» **DATA PROVIDED**:
================
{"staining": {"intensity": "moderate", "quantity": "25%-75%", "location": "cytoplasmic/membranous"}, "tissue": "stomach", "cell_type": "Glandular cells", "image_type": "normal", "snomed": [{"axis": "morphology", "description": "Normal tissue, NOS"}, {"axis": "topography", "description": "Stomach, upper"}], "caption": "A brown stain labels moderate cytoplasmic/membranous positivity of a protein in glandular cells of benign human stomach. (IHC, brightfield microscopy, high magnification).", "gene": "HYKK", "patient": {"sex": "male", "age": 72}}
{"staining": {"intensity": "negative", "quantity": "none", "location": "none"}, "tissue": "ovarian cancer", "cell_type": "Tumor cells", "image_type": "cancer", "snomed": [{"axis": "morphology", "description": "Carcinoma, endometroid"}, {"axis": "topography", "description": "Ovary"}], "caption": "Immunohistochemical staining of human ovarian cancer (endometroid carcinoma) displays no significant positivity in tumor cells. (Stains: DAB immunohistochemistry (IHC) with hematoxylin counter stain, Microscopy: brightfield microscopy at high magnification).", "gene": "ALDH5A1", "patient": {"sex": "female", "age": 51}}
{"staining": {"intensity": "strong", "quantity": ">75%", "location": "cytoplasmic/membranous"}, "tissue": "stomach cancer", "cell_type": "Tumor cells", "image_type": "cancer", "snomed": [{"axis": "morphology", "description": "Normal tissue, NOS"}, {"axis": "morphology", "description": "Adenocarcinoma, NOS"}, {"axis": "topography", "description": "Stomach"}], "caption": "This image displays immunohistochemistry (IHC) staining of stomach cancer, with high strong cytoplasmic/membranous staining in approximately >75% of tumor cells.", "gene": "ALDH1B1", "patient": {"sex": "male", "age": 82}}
================
» **REQUIRED ACTION**:
Wherever a line of the listing above contains the string "cancer", copy that line.

» **EXPECTED OUTPUT**:
{"staining": {"intensity": "negative", "quantity": "none", "location": "none"}, "tissue": "ovarian cancer", "cell_type": "Tumor cells", "image_type": "cancer", "snomed": [{"axis": "morphology", "description": "Carcinoma, endometroid"}, {"axis": "topography", "description": "Ovary"}], "caption": "Immunohistochemical staining of human ovarian cancer (endometroid carcinoma) displays no significant positivity in tumor cells. (Stains: DAB immunohistochemistry (IHC) with hematoxylin counter stain, Microscopy: brightfield microscopy at high magnification).", "gene": "ALDH5A1", "patient": {"sex": "female", "age": 51}}
{"staining": {"intensity": "strong", "quantity": ">75%", "location": "cytoplasmic/membranous"}, "tissue": "stomach cancer", "cell_type": "Tumor cells", "image_type": "cancer", "snomed": [{"axis": "morphology", "description": "Normal tissue, NOS"}, {"axis": "morphology", "description": "Adenocarcinoma, NOS"}, {"axis": "topography", "description": "Stomach"}], "caption": "This image displays immunohistochemistry (IHC) staining of stomach cancer, with high strong cytoplasmic/membranous staining in approximately >75% of tumor cells.", "gene": "ALDH1B1", "patient": {"sex": "male", "age": 82}}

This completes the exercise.